*PASSAGE PROVIDED*

________

In a previous studies it was shown that ANXA3 is significantly associated a with the progression and the various stages of prostatic disease and prostate cancer. Still, little is known about the role and biology of ANXA3 in the human prostate. So far it has been shown that ANXA3 is part of so-called exosomes, small vesicles released form a variety of epithelia. There are indications that this phenomenon, which is the basis of the diagnostic performance of ANXA3, is due to a complex regulation of autoimmunity in prostate cancer.

Protein biomarkers for therapy or diagnostics of prostate cancer and other epithelial cancers of urogenital tract are described in US 2005 130 876, WO 03 086 461, WO 2005 078 124, EP 05 011 042.8 and EP 05 026 092.6. The content of these documents is herein incorporated by reference.

U.S. 60/812,089 and U.S. 60/859,489 disclose the diagnosis of cancer, wherein a sample is analyzed for the presence and/or amount of annexin A3 with highly specific monoclonal antibodies. The content of these documents is herein incorporated by reference.

Although ANXA3 has been known as marker for prostate cancer and specific antibodies for methods concerning differential diagnosis between benign, premalignant and malignant conditions in tissue sections are available, the measurement of ANXA3 in urine and exprimate urine by these antibodies was met with a surprising difficulty.

________

*RECORDS SHOWN*
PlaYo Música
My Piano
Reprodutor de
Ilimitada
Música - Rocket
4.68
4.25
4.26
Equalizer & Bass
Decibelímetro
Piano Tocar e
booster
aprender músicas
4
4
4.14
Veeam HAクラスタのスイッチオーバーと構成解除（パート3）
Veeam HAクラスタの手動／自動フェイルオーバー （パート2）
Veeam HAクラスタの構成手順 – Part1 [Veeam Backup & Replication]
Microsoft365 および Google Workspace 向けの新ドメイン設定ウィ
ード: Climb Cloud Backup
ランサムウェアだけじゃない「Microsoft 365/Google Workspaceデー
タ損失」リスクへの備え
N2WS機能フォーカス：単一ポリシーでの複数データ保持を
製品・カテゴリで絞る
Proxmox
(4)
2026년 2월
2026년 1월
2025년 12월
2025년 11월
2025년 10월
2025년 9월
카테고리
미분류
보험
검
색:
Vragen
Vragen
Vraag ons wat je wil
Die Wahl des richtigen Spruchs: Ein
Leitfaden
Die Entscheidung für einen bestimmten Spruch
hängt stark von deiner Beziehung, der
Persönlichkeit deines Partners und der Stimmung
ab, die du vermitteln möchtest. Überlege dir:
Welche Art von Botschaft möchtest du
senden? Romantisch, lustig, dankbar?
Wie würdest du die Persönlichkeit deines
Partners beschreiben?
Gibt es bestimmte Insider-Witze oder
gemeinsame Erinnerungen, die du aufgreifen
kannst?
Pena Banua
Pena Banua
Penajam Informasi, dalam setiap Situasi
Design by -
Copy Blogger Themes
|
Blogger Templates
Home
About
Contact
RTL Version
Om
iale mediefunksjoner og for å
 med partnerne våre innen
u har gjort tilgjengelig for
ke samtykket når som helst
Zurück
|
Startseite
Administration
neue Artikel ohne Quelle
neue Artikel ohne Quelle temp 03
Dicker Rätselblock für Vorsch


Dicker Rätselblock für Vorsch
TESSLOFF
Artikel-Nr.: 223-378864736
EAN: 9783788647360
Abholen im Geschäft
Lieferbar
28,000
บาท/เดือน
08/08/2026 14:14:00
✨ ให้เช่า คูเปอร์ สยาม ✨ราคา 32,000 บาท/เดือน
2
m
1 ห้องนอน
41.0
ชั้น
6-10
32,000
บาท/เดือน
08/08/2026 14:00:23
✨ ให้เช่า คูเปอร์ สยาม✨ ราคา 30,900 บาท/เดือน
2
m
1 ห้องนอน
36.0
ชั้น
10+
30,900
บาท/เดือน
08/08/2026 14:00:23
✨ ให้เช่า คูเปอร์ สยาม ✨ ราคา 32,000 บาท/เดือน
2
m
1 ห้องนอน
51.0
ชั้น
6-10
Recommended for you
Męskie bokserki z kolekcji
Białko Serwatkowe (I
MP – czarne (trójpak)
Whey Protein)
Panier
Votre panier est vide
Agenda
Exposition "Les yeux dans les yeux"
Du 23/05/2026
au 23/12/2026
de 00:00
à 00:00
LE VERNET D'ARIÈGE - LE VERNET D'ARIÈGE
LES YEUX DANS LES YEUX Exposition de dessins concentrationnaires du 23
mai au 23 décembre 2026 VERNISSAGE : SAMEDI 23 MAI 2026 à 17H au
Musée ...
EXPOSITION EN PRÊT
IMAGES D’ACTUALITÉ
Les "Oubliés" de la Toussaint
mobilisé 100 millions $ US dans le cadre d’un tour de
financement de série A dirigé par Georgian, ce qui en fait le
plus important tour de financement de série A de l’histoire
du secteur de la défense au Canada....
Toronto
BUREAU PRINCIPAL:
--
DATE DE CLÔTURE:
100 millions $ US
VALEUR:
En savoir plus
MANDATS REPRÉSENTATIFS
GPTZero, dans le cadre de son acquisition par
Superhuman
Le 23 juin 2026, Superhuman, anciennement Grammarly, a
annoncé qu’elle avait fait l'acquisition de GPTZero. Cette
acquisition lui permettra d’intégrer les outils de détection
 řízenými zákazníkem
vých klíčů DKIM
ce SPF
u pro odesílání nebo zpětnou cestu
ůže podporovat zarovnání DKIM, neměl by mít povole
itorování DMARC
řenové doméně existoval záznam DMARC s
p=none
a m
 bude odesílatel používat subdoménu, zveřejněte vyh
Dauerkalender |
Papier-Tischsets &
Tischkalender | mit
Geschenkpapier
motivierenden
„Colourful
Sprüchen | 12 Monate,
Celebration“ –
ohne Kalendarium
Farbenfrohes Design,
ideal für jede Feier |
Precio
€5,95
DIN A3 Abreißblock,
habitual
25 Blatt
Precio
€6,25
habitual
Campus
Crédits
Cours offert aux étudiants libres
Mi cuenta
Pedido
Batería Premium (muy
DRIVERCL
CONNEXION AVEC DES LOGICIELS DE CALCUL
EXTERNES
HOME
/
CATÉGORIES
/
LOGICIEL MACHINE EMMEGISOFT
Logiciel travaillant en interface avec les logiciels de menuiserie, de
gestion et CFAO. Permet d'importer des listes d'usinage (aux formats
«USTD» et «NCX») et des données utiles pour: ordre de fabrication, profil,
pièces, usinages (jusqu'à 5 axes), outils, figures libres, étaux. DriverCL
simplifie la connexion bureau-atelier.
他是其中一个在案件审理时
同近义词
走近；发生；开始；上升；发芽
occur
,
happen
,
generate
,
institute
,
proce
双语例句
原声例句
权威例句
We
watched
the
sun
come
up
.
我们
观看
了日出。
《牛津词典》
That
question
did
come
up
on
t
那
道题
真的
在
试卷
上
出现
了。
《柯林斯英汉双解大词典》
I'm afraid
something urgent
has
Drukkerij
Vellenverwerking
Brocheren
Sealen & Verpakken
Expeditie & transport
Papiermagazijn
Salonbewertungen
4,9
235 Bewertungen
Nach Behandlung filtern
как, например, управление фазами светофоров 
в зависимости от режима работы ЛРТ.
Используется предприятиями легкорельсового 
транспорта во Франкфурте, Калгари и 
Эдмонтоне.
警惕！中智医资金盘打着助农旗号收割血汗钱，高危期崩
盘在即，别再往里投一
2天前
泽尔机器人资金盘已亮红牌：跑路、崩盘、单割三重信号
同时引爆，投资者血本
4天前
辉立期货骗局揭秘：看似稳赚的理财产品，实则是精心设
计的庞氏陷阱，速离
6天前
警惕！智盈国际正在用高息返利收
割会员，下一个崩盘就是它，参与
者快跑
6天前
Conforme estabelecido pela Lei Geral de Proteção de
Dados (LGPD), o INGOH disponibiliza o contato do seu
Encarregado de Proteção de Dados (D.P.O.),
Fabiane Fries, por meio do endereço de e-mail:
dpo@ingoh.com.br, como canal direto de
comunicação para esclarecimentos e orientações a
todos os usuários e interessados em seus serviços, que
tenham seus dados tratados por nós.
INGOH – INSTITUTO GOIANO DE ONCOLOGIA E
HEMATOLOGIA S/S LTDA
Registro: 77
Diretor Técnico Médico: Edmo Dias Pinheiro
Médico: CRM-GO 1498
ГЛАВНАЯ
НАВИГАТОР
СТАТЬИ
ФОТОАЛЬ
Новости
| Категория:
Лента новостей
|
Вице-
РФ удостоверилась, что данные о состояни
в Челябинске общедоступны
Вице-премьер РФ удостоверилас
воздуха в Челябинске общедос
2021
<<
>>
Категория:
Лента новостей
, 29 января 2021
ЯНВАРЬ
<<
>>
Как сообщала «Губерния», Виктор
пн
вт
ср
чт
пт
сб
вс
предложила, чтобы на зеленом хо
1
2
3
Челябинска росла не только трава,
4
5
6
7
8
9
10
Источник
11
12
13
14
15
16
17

________

*WHAT THE TASK ASKS*
Carry the passage on ANXA3 as a prostate cancer marker forward from its last sentence. The records stand apart from the passage on ANXA3 and are unrelated to it.

*FINAL ANSWER*
The conformation of “native” ANXA3 in urine is such that currently available antibodies, which are highly specific in Western blots or tissue staining, only detect a fraction of the protein. This is probably due to folding of ANXA3 in exosomes/prostasomes which results in non-accessibility of epitopes which are important for specific recognition of the protein. These epitopes have been explored and described in detail in a previous patent application.

The aim of the present study was to investigate the quantitatively the abundance of native ANXA3 in a body fluid such as urine and exprimate urine.

According to the present invention it was found that an efficient detection of ANXA3 in urine using the previously described anti ANXA3-antibodies which had prognostic relevance was only possible by employing denaturing conditions and Western blot techniques. None of these previously described antibodies worked well in ELISA-based tests, where exprimate urine was tested under “native” conditions.

Surprisingly, we found out, that next to the epitopes making up the complete specific “antibody-reactive surface” of ANXA3 and described previously, antibodies recognizing “native” ANXA3 in urine, exprimate urine and other body fluids (like plasma or serum) have an additional epitope for specific recognition native ANXA3.

In a first aspect, the present invention refers to antibodies recognizing native annexin A3, particularly native human annexin A3. These antibodies are capable of specific binding to ANXA3 under non-denaturing conditions, i.e. in body fluids, such as urine and exprimate urine.

In a first preferred embodiment, the invention refers to an antibody recognizing native annexin A3, which is directed against an epitope in the amino acid sequence 59-67 of human annexin A3:

E Y Q A A Y G K E, (Seq. ID NO: 1)

or an antigen-binding fragment of said antibody.

Specific examples of such antibodies are selected from:

• • (i) the antibody
    • TGC42
    • TGC43 or
    • TGC49
  • (ii) an antibody having the same antigen binding site as the antibody from (i) and
  • (iii) an antigen-binding fragment of said antibody.

A further preferred embodiment refers to an antibody recognizing native annexin A3, which is directed against a conformational epitope in the amino acid sequence 1-106 of human annexin A3, or an antigen-binding fragment of said antibody.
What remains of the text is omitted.